A busy offseason it was not for the San Jose Sharks.
A team that looked dead as disco in mid-March made some key trades and notable changes in on-ice strategy, surged into the postseason, and nearly knocked off the defending Stanley Cup champs after a first round sweep. That roster has essentially returned in full, with a few tweaks. Are the Sharks a better club than the one that played seven tough games against Los Angeles, or have they taken a step back?
How the Sharks have improved:
1) Is there a better third line center in the NHL than Joe Pavelski? The Sharks historically put an emphasis on the center position, and having Joe Thornton, Logan Couture and Pavelski down the middle should give San Jose a balanced and dynamic attack. The versatile Pavelski will also see time on a top power play unit that can be nearly unstoppable when it’s on its game, and Couture looks primed to make a run at the 40-goal plateau. Thornton is, well, Joe Thornton, and he’ll surely be among the team’s scoring leaders.
2) Tyler Kennedy was the only notable addition to the Sharks as far as NHL veterans go, joining the Sharks when the club sent a second round pick to the Pittsburgh Penguins for the 27-year-old winger. Kennedy fell out of favor with the Penguins’ coaching staff for some reason, but already looks like a good fit in San Jose, and his style of play should mesh well in a second or third line role. He essentially takes the place of TJ Galiardi, who improved incrementally as last season went along, but was much too inconsistent. Galiardi was traded to Calgary.
3) Rookie Tomas Hertl also appears to have locked up a top line role, and after two years of playing with men much older and more mature than him in the Czech league, the hope is that he is ready for the rigors of an NHL season. Should the six-foot-one, 210-pound Hertl stay on the left wing of Thornton and Brent Burns, his name will be among preseason Calder Trophy candidates.

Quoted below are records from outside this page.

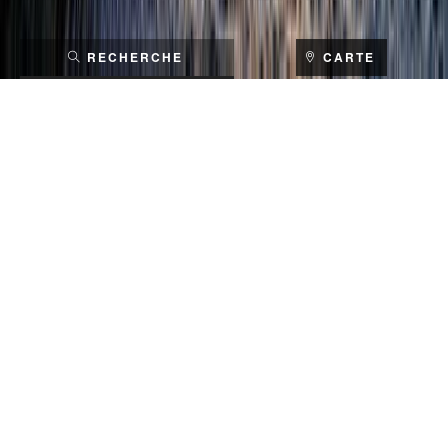
RECHERCHE
CARTE
RECHERCHER
ACCUEIL
EUROPE & RUSSIE
FRANCE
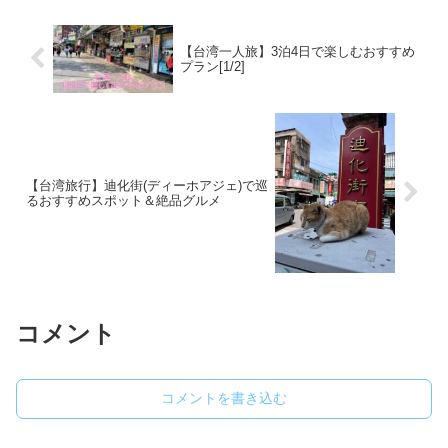
【台湾一人旅】3泊4日で楽しむおすすめ
プラン[1/2]
【台湾旅行】迪化街(ディーホアジェ)で巡
るおすすめスポット＆絶品グルメ
コメント
コメントを書き込む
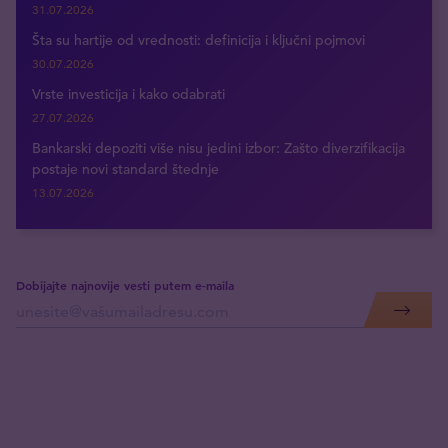
31.07.2026
Šta su hartije od vrednosti: definicija i ključni pojmovi
30.07.2026
Vrste investicija i kako odabrati
27.07.2026
Bankarski depoziti više nisu jedini izbor: Zašto diverzifikacija
postaje novi standard štednje
13.07.2026
Dobijajte najnovije vesti putem e-maila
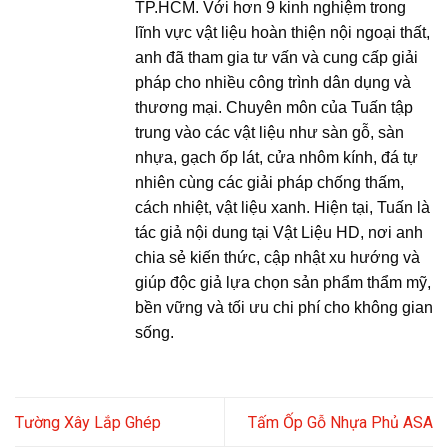
TP.HCM. Với hơn 9 kinh nghiệm trong
lĩnh vực vật liệu hoàn thiện nội ngoại thất,
anh đã tham gia tư vấn và cung cấp giải
pháp cho nhiều công trình dân dụng và
thương mại. Chuyên môn của Tuấn tập
trung vào các vật liệu như sàn gỗ, sàn
nhựa, gạch ốp lát, cửa nhôm kính, đá tự
nhiên cùng các giải pháp chống thấm,
cách nhiệt, vật liệu xanh. Hiện tại, Tuấn là
tác giả nội dung tại Vật Liệu HD, nơi anh
chia sẻ kiến thức, cập nhật xu hướng và
giúp độc giả lựa chọn sản phẩm thẩm mỹ,
bền vững và tối ưu chi phí cho không gian
sống.
Tường Xây Lắp Ghép
Tấm Ốp Gỗ Nhựa Phủ ASA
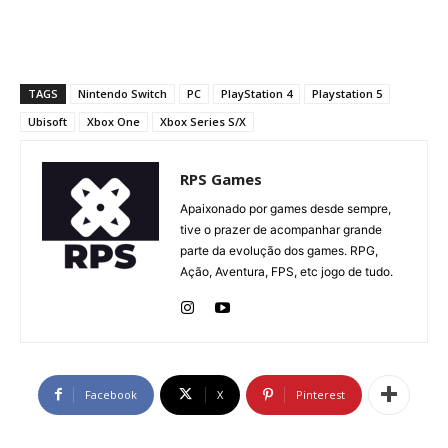
TAGS
Nintendo Switch
PC
PlayStation 4
Playstation 5
Ubisoft
Xbox One
Xbox Series S/X
RPS Games
Apaixonado por games desde sempre,
tive o prazer de acompanhar grande
parte da evolução dos games. RPG,
Ação, Aventura, FPS, etc jogo de tudo.
Facebook
X
Pinterest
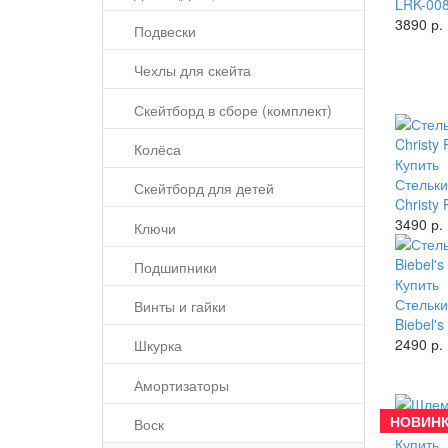
LRK-008
3890 р.
Подвески
Чехлы для скейта
Скейтборд в сборе (комплект)
Колёса
Купить
Стельки
Скейтборд для детей
Christy 
3490 р.
Ключи
Подшипники
Купить
Стельки 
Винты и гайки
Biebel's
2490 р.
Шкурка
Амортизаторы
НОВИНК
Воск
Купить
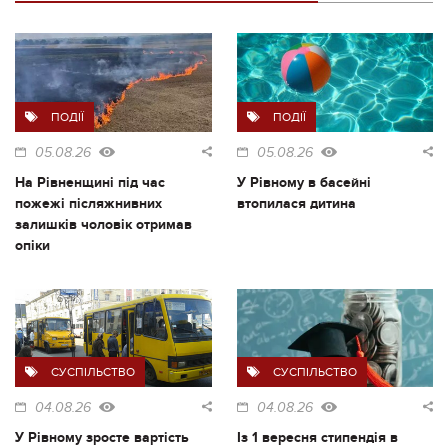
ПОДІЇ
ПОДІЇ
05.08.26
05.08.26
На Рівненщині під час
У Рівному в басейні
пожежі післяжнивних
втопилася дитина
залишків чоловік отримав
опіки
СУСПІЛЬСТВО
СУСПІЛЬСТВО
04.08.26
04.08.26
У Рівному зросте вартість
Із 1 вересня стипендія в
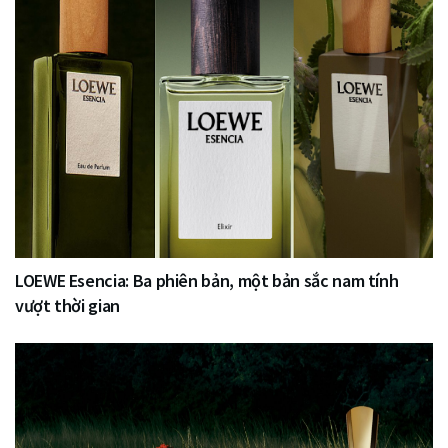
LOEWE Esencia: Ba phiên bản, một bản sắc nam tính
vượt thời gian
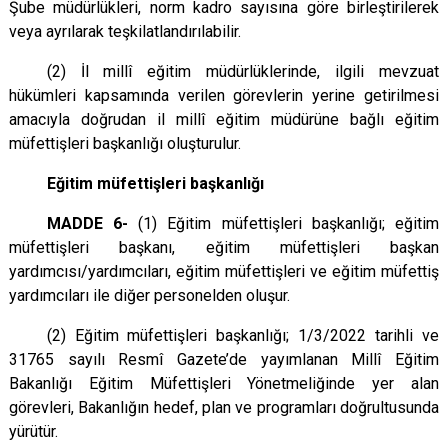
Şube müdürlükleri, norm kadro sayısına göre birleştirilerek
veya ayrılarak teşkilatlandırılabilir.
(2) İl millî eğitim müdürlüklerinde, ilgili mevzuat
hükümleri kapsamında verilen görevlerin yerine getirilmesi
amacıyla doğrudan il millî eğitim müdürüne bağlı eğitim
müfettişleri başkanlığı oluşturulur.
Eğitim müfettişleri başkanlığı
MADDE 6-
(1) Eğitim müfettişleri başkanlığı; eğitim
müfettişleri başkanı, eğitim müfettişleri başkan
yardımcısı/yardımcıları, eğitim müfettişleri ve eğitim müfettiş
yardımcıları ile diğer personelden oluşur.
(2) Eğitim müfettişleri başkanlığı; 1/3/2022 tarihli ve
31765 sayılı Resmî Gazete’de yayımlanan Millî Eğitim
Bakanlığı Eğitim Müfettişleri Yönetmeliğinde yer alan
görevleri, Bakanlığın hedef, plan ve programları doğrultusunda
yürütür.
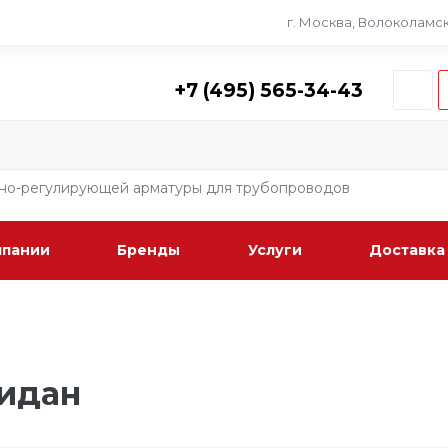
г. Москва, Волоколамско
+7 (495) 565-34-43
рно-регулирующей арматуры для трубопроводов
мпании
Бренды
Услуги
Доставка
идан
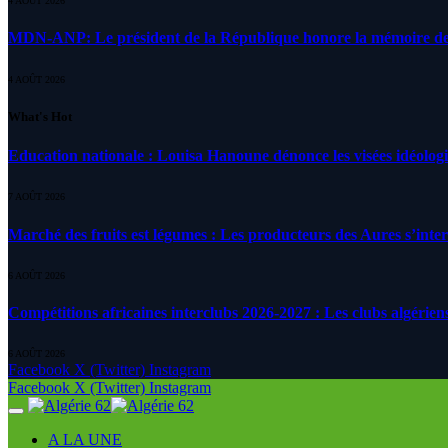
4 AOÛT 2026
MDN-ANP: Le président de la République honore la mémoire des m
4 AOÛT 2026
What's Hot
Education nationale : Louisa Hanoune dénonce les visées idéolog
7 AOÛT 2026
Marché des fruits est légumes : Les producteurs des Aures s’inte
6 AOÛT 2026
Compétitions africaines interclubs 2026-2027 : Les clubs algérien
6 AOÛT 2026
Facebook
X (Twitter)
Instagram
Facebook
X (Twitter)
Instagram
A LA UNE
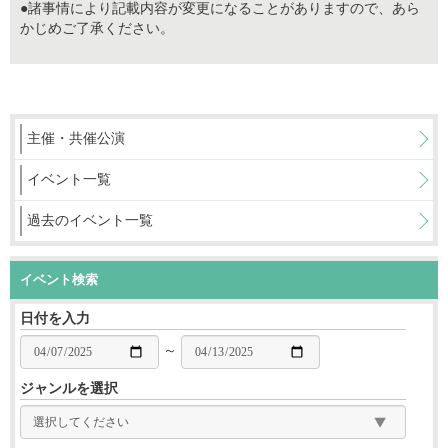
●諸事情により記載内容が変更になることがありますので、あら
かじめご了承ください。
主催・共催公演
イベント一覧
過去のイベント一覧
イベント検索
日付を入力
～
ジャンルを選択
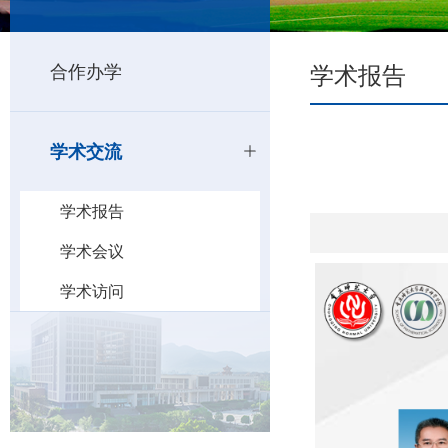
学术报告
合作办学
学术交流
学术报告
学术会议
学术访问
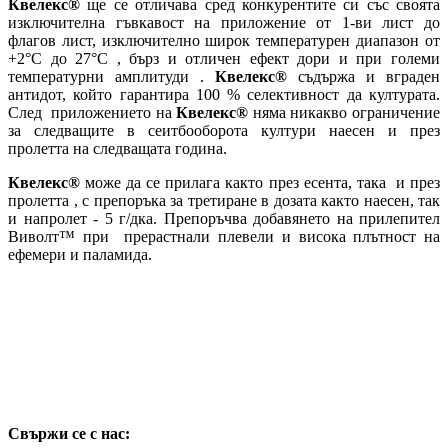
Квелекс®
ще се отличава сред конкурентите си със своята
изключителна гъвкавост на приложение от 1-ви лист до
флагов лист, изключително широк температурен диапазон от
+2°С до 27°С , бърз и отличен ефект дори и при големи
температурни амплитуди .
Квелекс®
съдържа и вграден
антидот, който гарантира 100 % селективност да културата.
След приложението на
Квелекс®
няма никакво ограничение
за следващите в сеитбооборота култури наесен и през
пролетта на следващата година.
Квелекс®
може да се прилага както през есента, така и през
пролетта , с препоръка за третиране в дозата както наесен, так
и напролет - 5 г/дка. Препоръчва добавянето на прилепител
Виволт™ при прерастнали плевели и висока плътност на
ефемери и паламида.
Свържи се с нас:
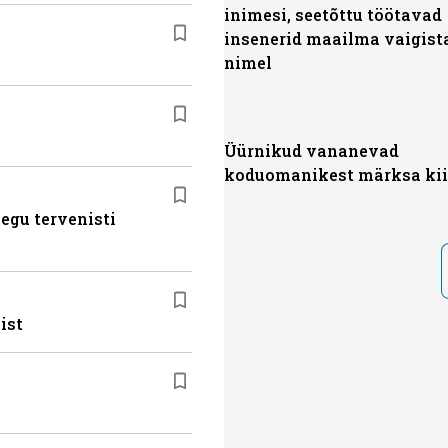
inimesi, seetõttu töötavad
insenerid maailma vaigis
nimel
Üürnikud vananevad
koduomanikest märksa kii
egu tervenisti
ist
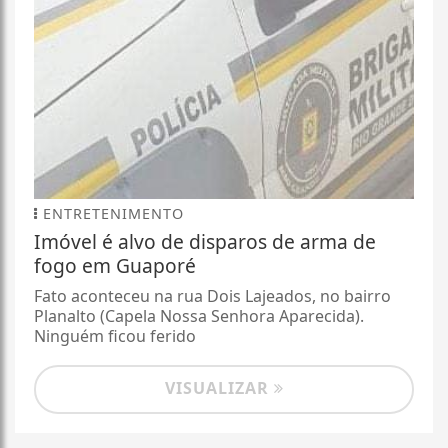
ENTRETENIMENTO
Imóvel é alvo de disparos de arma de
fogo em Guaporé
Fato aconteceu na rua Dois Lajeados, no bairro
Planalto (Capela Nossa Senhora Aparecida).
Ninguém ficou ferido
VISUALIZAR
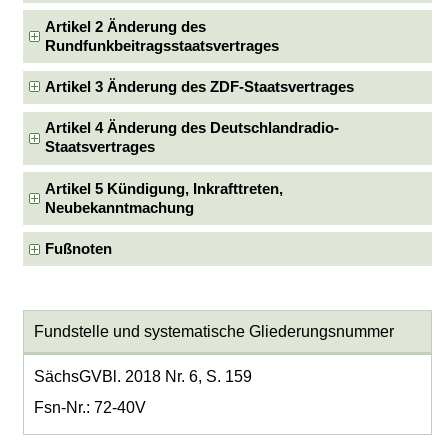
Artikel 2 Änderung des
Rundfunkbeitragsstaatsvertrages
Artikel 3 Änderung des ZDF-Staatsvertrages
Artikel 4 Änderung des Deutschlandradio-
Staatsvertrages
Artikel 5 Kündigung, Inkrafttreten,
Neubekanntmachung
Fußnoten
Fundstelle und systematische Gliederungsnummer
SächsGVBl. 2018 Nr. 6, S. 159
Fsn-Nr.: 72-40V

How the Sharks have regressed:
1) Raffi Torres’ absence to start the season will be felt. Suddenly, the Sharks are a little slower and not quite as mean with Torres unable to provide his trademark brand of hockey. The Sharks were already thin at the wing position when training camp opened, and now they will either have to go with a middling veteran or unproven youngster to take Torres’ place.
2) Antti Niemi will once again be counted on to play as often as any goaltender in the league, just the way he likes it. But when Niemi needs a breather (or misses any time due to injury), the Sharks will have to go with either Alex Stalock or Harri Sateri. The organization is high on both players, but no one can predict what kind of success either will have at the NHL level, as goaltenders are often the hardest players to speculate upon. It will be trial by fire for whichever player earns the backup position.
3) Finally, while the Sharks have some promising young players like Couture and Marc-Edouard Vlasic, this is still primarily a veteran club. That includes Thornton, 34, Patrick Marleau, 34, and Dan Boyle, 37. The Sharks’ three highest paid players are still effective, but at some point they will start to slow down, if they haven’t already. If that happens in 2013-14, the Sharks are in trouble. If that trio continues to play at a high level, it could be an exhilarating hockey season in the Bay Area.